A Lei Complementar nº 110/01 foi criada para cobrir um passivo da Caixa Econômica Federal, em função da decisão proferida pelo Supremo Tribunal Federal no mês de setembro de 2000. Naquela decisão, assentou o Plenário do STF que a correção monetária das contas do FGTS é devida, nos percentuais de 16,64% (dezesseis inteiros e sessenta e quatro centésimos por cento) e 44, 08% (quarenta e quatro inteiros e oito décimos por cento) sobre os saldos das contas mantidas, respectivamente, no período de 1º de dezembro de 1988 a 28 de fevereiro de 1989 e durante o mês de abril de 1990.[6]

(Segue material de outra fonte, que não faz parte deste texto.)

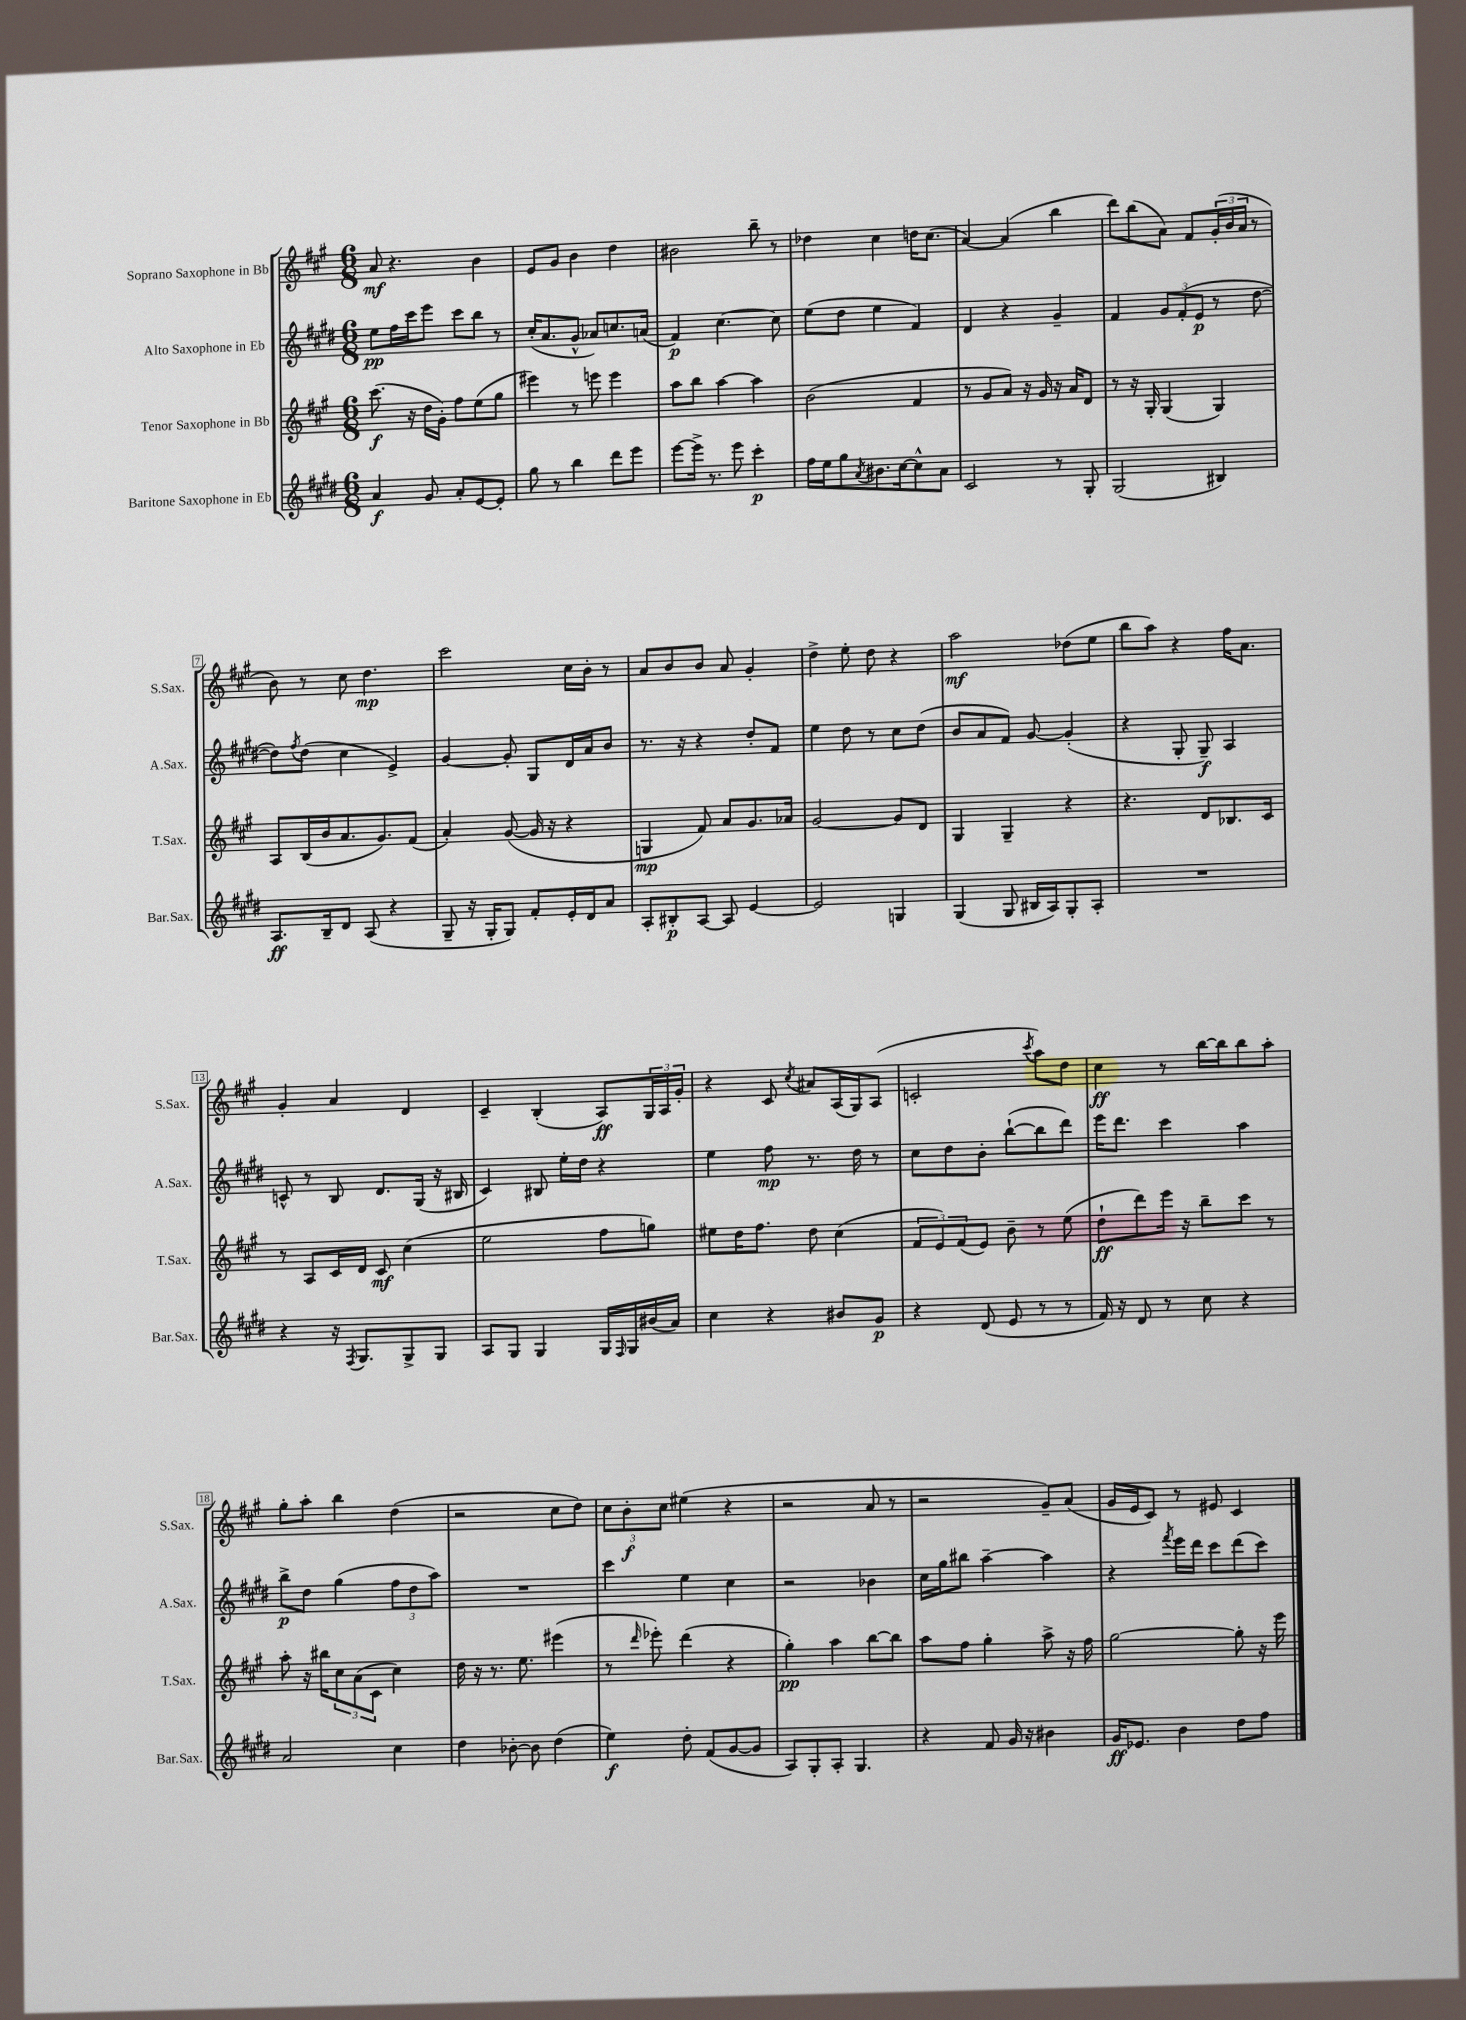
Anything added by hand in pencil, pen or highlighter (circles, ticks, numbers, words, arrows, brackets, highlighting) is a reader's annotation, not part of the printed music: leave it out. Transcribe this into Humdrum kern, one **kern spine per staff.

**kern	**kern	**kern	**kern
*staff4	*staff3	*staff2	*staff1
*clefG2	*clefG2	*clefG2	*clefG2
*k[f#c#g#d#]	*k[f#c#g#]	*k[f#c#g#d#]	*k[f#c#g#]
*M6/8	*M6/8	*M6/8	*M6/8
4a/	(8.ccc#\	8ee\L	8a/
.	.	16ff#\L	4.r
.	16r	16ccc#\J	.
8g#/	16dd\LL	8eee\J	.
.	16g#'\JJ)	.	.
8a'/L	8ff#\L	8ccc#\L	.
[8e/	(8ee\	8bb\J	4b\
8e'/]J	8gg#\J	8r	.
=	=	=	=
8gg#\	4eee#\)	(16cc#'/LK	8e/L
.	.	8.a/	.
8r	.	.	8g#/J
4bb\	8r	8g#^^/J	4b\
.	8eee\	8a-/L)	.
8ddd#\L	4eee\	8.cc/	4dd\
8eee\J	.	.	.
.	.	(16a/Jk	.
=	=	=	=
[8eee\L	8aa\L	4f#/)	2b#\
16eee^\]Jk	8bb\J	.	.
8.r	.	.	.
.	[4aa\	[4.cc#\	.
8eee\	.	.	.
4ccc#'\	4aa\]	.	8bb~\
.	.	8cc#\]	8r
=	=	=	=
16ff#\LL	(2b\	(8ee\L	4dd-\
16ee\J	.	.	.
8gg#\	.	8dd#\J	.
8qa/	.	.	.
8.b#\	.	4ee\	4cc#\
[16cc#\k	.	.	.
8cc#^^\]	4f#/	4f#/)	16dd\LK
.	.	.	(8.cc#\J
8a\J	.	.	.
=	=	=	=
2c#/	8r	4d#/	[4a/)
.	8g#/L	.	.
.	8a/J)	4r	(4a/]
.	16r	.	.
.	16g#/	.	.
8r	16r	4g#~/	4bb\
.	16a/LK	.	.
8G#'/	8d/J	.	.
=	=	=	=
(2G#/	8r	4f#/	8ddd\L)
.	16r	.	(8bb\
.	16G#'/	.	.
.	(4G#/	12g#/L	8a\J)
.	.	(12f#'/	.
.	.	.	8f#/L
.	.	12e/J	.
4B#/)	4G#/)	8r	(24g#'/L
.	.	.	24b/
.	.	.	24a/JJ
.	.	[8dd#\	8r
=	=	=	=
8.A/L	8A/L	8dd#\]L)	8b\)
.	.	8qff#/	.
.	(16B/L	(8dd#\J	8r
16B~/k	16b/J	.	.
8d#/J	8.a/	4cc#\	8cc#\
(8A/	.	.	4.dd\
.	8.g#/)	.	.
4r	.	4e^/)	.
.	(8f#/J	.	.
=	=	=	=
8G#~/	4a'/)	[4g#/	2ccc#\
16r	.	.	.
16G#'/LK	.	.	.
8G#/J)	([8g#/	8g#'/]	.
8f#'/L	16g#/]	8G#/L	.
.	16r	.	.
16e'/L	4r	16d#/L	16cc#\LL
16d#/J	.	16a/J	16b'\JJ
8a/J	.	8b/J	8r
=	=	=	=
8A'/L	4G/	8.r	8a/L
8B#'/	.	.	8b/
.	.	16r	.
[8A/J	8f#/)	4r	8b/J
8A/]	8a/L	.	8a/
[4e/	8.g#/	8dd#'/L	4g#'/
.	.	8f#/J	.
.	16a-/Jk	.	.
=	=	=	=
2e/]	[2g#/	4ee\	4dd^\
.	.	8dd#\	8ee'\
.	.	8r	8dd\
4G/	8g#/]L	8cc#\L	4r
.	8d/J	(8dd#\J	.
=	=	=	=
(4G#/	4G#/	8b/L	2aa\
.	.	8a/	.
8G#/	4G#~/	8f#/J)	.
16B#/LL	.	[8g#/	.
16A/J)	.	.	.
8G#'/	4r	(4g#'/]	(8dd-\L
8A'/J	.	.	8ee\J
=	=	=	=
2.r	4.r	4r	8bb\L
.	.	.	8aa\J)
.	.	8G#'/	4r
.	8d/L	8G#~/)	.
.	8.B-/	4A/	16ff#\LK
.	.	.	8.a\J
.	16c#/Jk	.	.
=	=	=	=
4r	8r	8c^^/	4g#'/
.	8A/L	8r	.
16r	16c#/L	8B/	4a/
8qF#/	.	.	.
8.G#/L	16d/JJ	.	.
.	8c#/	8.d#/L	.
8G#^/	(4cc#\	.	4d/
.	.	(16G#/Jk	.
8G#/J	.	16r	.
.	.	16B#/	.
=	=	=	=
8A/L	2ee\	4c#/)	4c#~/
8G#/J	.	.	.
4G#/	.	8B#/	(4B'/
.	.	16ee'\LL	.
.	.	16dd#\JJ	.
16G#/LL	8ff#\L	4r	8A/L)
16qqF#/	.	.	.
16G#/	.	.	.
(16b#/	8gg\J)	.	24G#/L
.	.	.	24A/
16a/JJ)	.	.	.
.	.	.	24g#'/JJ
=	=	=	=
4cc#\	8ee#\L	4ee\	4r
.	16dd\K	.	.
.	8.ff#\J	.	.
4r	.	8ff#\	8c#/
.	.	.	8qcc#/
.	8dd\	8.r	8a#/L
8b#/L	(4cc#\	.	(16A/L
.	.	16dd#\	16G#/J)
8g#/J	.	8r	(8A/J
=	=	=	=
4r	12f#/L	8cc#\L	2c'/
.	12e/)	.	.
.	.	8dd#\	.
.	(12f#/	.	.
(8d#/	8e/J)	8b'\J	.
8e/	8b~\	([8bb`\L	.
.	.	.	8qccc#/
8r	8r	8bb\]	8aa\L)
8r	(8ee\	8ddd#\J)	8dd\J
=	=	=	=
16f#/)	8dd`\L	16eee\LK	4cc#\
16r	.	8.ddd#\J	.
8d#/	8ddd\)	.	.
8r	16eee\Jk	4ccc#\	8r
.	16r	.	.
8cc#\	8bb~\L	.	[16bb\LL
.	.	.	16bb\]J
4r	8ccc#\J	4aa\	8bb\
.	8r	.	8aa'\J
=	=	=	=
2a/	8aa'\	8bb^\L	8gg#'\L
.	16r	8dd#\J	8aa'\J
.	16bb#\LK	.	.
.	12cc#\	(4gg#\	4bb\
.	(12a\	.	.
.	12c#\J	.	.
4cc#\	4cc#\)	12ff#\L	(4dd\
.	.	12dd#\	.
.	.	12aa\J)	.
=	=	=	=
4dd#\	16dd\	2.r	2r
.	16r	.	.
.	8.r	.	.
[8b-'\	.	.	.
.	8.ee\	.	.
8b-\]	.	.	.
(4dd#\	(4eee#\	.	8cc#\L
.	.	.	8dd\J)
=	=	=	=
4ee\)	8r	4ccc#\	12cc#\L
.	.	.	12b'\
.	16qqddd/	.	.
.	8eee-'\)	.	.
.	.	.	12cc#\J
8dd#'\	(4ddd\	4ee\	(4ee#\
(8f#/L	.	.	.
[8g#/	4r	4cc#\	4r
8g#/]J	.	.	.
=	=	=	=
8A/L)	4gg#'\)	2r	2r
8G#'/	.	.	.
8A'/J	4aa\	.	.
4.G#/	.	.	.
.	[8bb\L	4b-\	8a/
.	8bb\]J	.	8r
=	=	=	=
4r	8aa\L	16cc#\LL	2r
.	.	16gg#\J	.
.	8ff#\J	8bb#\J	.
8f#/	4gg#'\	[4aa~\	.
16g#/	.	.	.
16r	.	.	.
4b#\	8aa^\	4aa\]	8g#~/L)
.	16r	.	(8a/J
.	16ff#\	.	.
=	=	=	=
16g#/LK	[2gg#\	4r	16g#/LL
8.e-/J	.	.	16e/J
.	.	.	8c#/J)
.	.	8qfff#/	.
4b\	.	16eee\LL	8r
.	.	16ddd#\JJ	.
.	.	8ccc#\L	8e#/
8dd#\L	8gg#'\]	(8ddd#\	4c#/
8ff#\J	16r	8ccc#\J)	.
.	16eee\	.	.
==	==	==	==
*-	*-	*-	*-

Passaria, então, a referida norma no teste da proporcionalidade? E o que é o princípio da proporcionalidade? São essas as questões a serem respondidas a seguir.

PAULO BONAVIDES, dissertando sobre o princípio da proporcionalidade, ensina:

"Em sentido amplo, entende Muller que o princípio da proporcionalidade é a regra fundamental a que devem obedecer tanto os que exercem quanto os que padecem o poder.

Numa dimensão menos larga, o princípio se caracteriza pelo fato de presumir a existência de relação adequada entre um ou vários fins determinados e os meios com que são levados a cabo.

Nessa última acepção, entende Muller que há violação do princípio da proporcionalidade, com ocorrência de arbítrio, toda vez que os meios destinados a realizar um fim não são por si mesmos apropriados e ou quando a desproporção entre meios e fins é particularmente evidente, ou seja, manifesta." [7]

Ou:

"O chamado princípio da proporcionalidade exerce um papel de relevo na definição de tal conteúdo material do princípio do Estado de Direito. À noção de proporcionalidade corresponde a idéia intuitiva de justa medida, de necessidade e de adequação." [8]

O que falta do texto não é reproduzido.